I recommend a mix of PPF and ELSS. Or if you want to really keep it simple and do not want to take the extra risk of ELSS, just dump it in your PPF account. Again, if you do not know what ELSS mean, google it. If you still do not understand it, ping me. I will direct you to right links.

4. Start investing

Now that we have ourselves covered - medical insurance, term insurance, tax benefits all done, we will now focus on making our monies work for us. Let us begin our investment journey. Alternate bank account

Start with creating an alternate bank account

I call this bank account investment account. Now, this account is not your salary account. This account is meant to be used just for investments, emergency funds and for parking additional funds. You are never going to use this account for your personal expenditures. 

How much to invest?

You should have a rough estimate of your monthly expenditure. Once your salary gets credited to your salary account, keep the amount necessary for your monthly expenditures and transfer the remaining amount to your newly created alternate bank account.

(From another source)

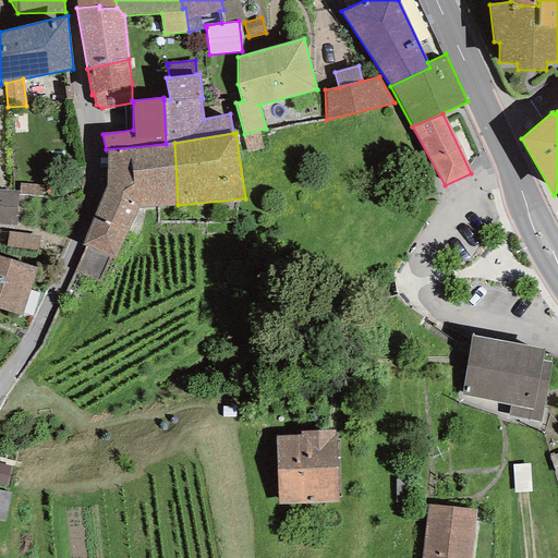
[(109,257),(116,259),(137,208),(178,205),(174,143),(166,144),(106,149),(106,184),(82,245),(87,247),(109,257)]
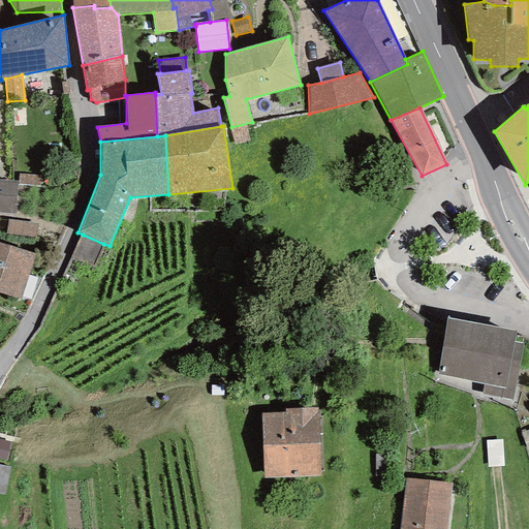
[(41,176),(19,174),(18,184),(40,186),(41,176)]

Say, you can invest 50k INR per month. Now, that you have an alternate bank account, I will answer what to do next.

Start your SIP in mutual funds

If you do not understand what SIPs are, google it. Let me try to explain in a few sentences. SIP is a systematic investment plan that allows you to invest some amount at a regular time interval in an investment. SIPs are mostly talked in conjunction to mutual funds. If someone says he is doing an SIP of 10k per month, it just means that he is investing 10k per month in a a fund irrespective of market going up or down. You set up an instruction that every month (say on 5th), I want to invest 10k INR in a fund. 

I will continue to add more to this. But for now, this should suffice to start your investment journey. Let me know if you have questions and I will address them in later posts. Till then, keep learning, keep writing.